Tuesday, January 11, 2011

Thanks

Originally posted:

January 10, 2011

Today’s lectionary sees the beginning of two books at Morning Prayer, Amos and 1 Corinthians. St Paul gets some bad press for some of the things he said, or that we think he said, but one of the things which he gets just right, and which we often skip over, is where he is starting from in how correspondence with these young churches. He starts simply by saying he thanks God for them.

The church in Corinth sounds like it was in trouble. There seems to have been, at the least, confusion about what being a Christian meant. The ways of the Roman cults and the message of the Gospel had got a bit muddled in the Corinthian mind leaving them in a bit of an ethical and moral quagmire.

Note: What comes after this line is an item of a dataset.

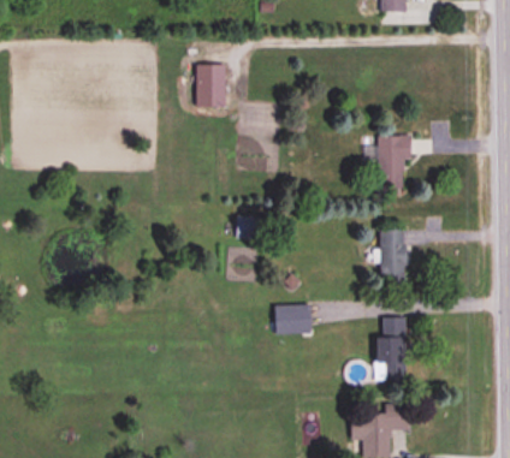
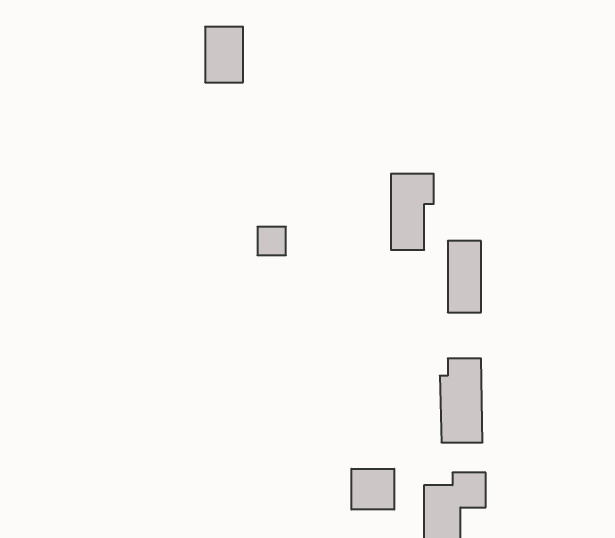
building: [378,136,410,194] -> [391,174,434,250]
building: [274,304,309,333] -> none
building: none -> [351,469,394,510]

I can imagine Paul was a little frustrated and it would have been easy for him to start his letter furiously…what on earth do you think you are doing, Corinthians, haven’t I taught you better than this. Indeed it is not many verses before he does complain about sects which seem to be forming. But first he gives thanks, first he places them before God as gifts from God and therefore as valuable to God.

This saying thank-you for those who seek this path with Christ is something we would do well to emulate. There is so much vitriole and argument in the Church and we often find ourselves in opposition to one another that, perhaps, stopping and saying thank-you for our fellow pilgrims a little more often would be no bad thing.

I remember being taught a valuable lesson years ago and that was that it ire hard to remain enraged at people who we make the effort to pray for and pray for again. Offering people in prayer begins to give them the same worth which God gives them no matter how objectionable they might be.

Thanking God for people is not just words to be skipped over, it is a road to healing and restoration. I am not daft enough to think that there will not be times when we simply cannot bring a thank-you to our lips, but these are rare, for the most part we are able, like St. Paul, to thank God for those around us as part of our growing together into Christ.